For LGBTQ teens, those would-be safe spaces can become sources of rejection, bullying and a repeated message that they don't belong. "So they don't feel like they can gain the support that they need in the places where they need it the most," Garcia said.
Social isolation among LGBTQ youth has been associated with problems such as depression, substance abuse and suicide attempts. Garcia led a review on the effects of social isolation and connectedness in LGBTQ youth that was published in 2019 in Global Public Health. He said the problem can be compounded in youth who also are members of marginalized racial or ethnic groups, who might feel isolated from families and religious institutions because of their orientation and shut out from LGBTQ groups when they experience racism.
The COVID-19 pandemic exacerbated many issues with isolation, Laniakea said. Adults who were just coming out were cut off from opportunities to connect with the LGBTQ world, while "for LGBTQ youth, especially those who maybe aren't out to their families, it meant going back effectively into the closet."
LGBTQ people have always had to find ways to build community, Laniakea said. The best-known historical event of the gay rights era, the 1969 Stonewall Uprising, was about the right to gather without being harassed by police. And there is a strong tradition of forming a "chosen family" among people who might have been cut off from the ones who raised them. "These connections that are found in someone who really sees you for who you are can be just as strong as biological family sometimes," Laniakea said.
Being among welcoming people can be crucial to health, Laniakea said, by providing an understanding, stress-relieving refuge from personal affronts and anti-LGBTQ rhetoric. Affirming people can send a message that "you are valid, that your gender and your way of living is reasonable, that you are not hurting anybody else by existing in a way that is true to yourself."

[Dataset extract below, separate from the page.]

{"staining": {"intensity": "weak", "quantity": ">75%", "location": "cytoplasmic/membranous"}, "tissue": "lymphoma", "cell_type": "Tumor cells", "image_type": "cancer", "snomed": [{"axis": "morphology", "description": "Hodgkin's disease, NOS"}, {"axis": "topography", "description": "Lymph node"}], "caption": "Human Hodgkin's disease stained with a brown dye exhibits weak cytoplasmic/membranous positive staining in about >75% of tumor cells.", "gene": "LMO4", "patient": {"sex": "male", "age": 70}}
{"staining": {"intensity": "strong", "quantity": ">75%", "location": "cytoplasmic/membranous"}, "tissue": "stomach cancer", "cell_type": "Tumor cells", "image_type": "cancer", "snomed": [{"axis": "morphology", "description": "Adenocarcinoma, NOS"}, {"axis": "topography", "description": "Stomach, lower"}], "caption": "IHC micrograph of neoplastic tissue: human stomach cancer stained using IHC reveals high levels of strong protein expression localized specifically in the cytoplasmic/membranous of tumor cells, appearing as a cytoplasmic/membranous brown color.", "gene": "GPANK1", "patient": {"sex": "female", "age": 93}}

Garcia, who led a study about a program for building community among Hispanic LGBTQ youth, said society as a whole is responsible for addressing the causes of loneliness.
"Social isolation is not a result of personal failing," he said. "It's not just an individual experience. It's a result of that systemic oppression."
Volunteer work can be a way to both meet people and build community, Garcia and Laniakea suggested. "That in itself allows people to become useful and serve the community," Garcia said. "It addresses the isolation, but it also addresses some systemic issues."
People who want to be LGBTQ allies can help by supporting genders and sexualities alliance networks (formerly known as gay-straight alliances) and things such as school anti-bullying policies, which have been shown to reduce harm from social isolation and risk of attempting suicide.
An ally can also accompany someone to an LGBTQ community group, Laniakea said, "because going anywhere by yourself can be really daunting for the first time, regardless of your age."
Bell – who identifies as a gay or same-gender-loving man, as well as being a father of two and a third-generation Chicagoan of African, Indigenous and Scots-Irish heritage – has a community built into the Town Hall Apartments, the LGBTQ-friendly development created in a renovated police station not far from Wrigley Field.
He realizes that having space for a few dozen people in a city where tens of thousands identify as LGBTQ is far from a solution. But he's grateful for it.
The residents look out for each other, he said, "with the recognition that this is essential."
Born in 1949, he lived through an era when "there were no out places and safe places. No places like this," where he and his friends can share a joke without having to explain the context, or just let down their guard and be themselves. A place, he said, where "you're being told that you matter."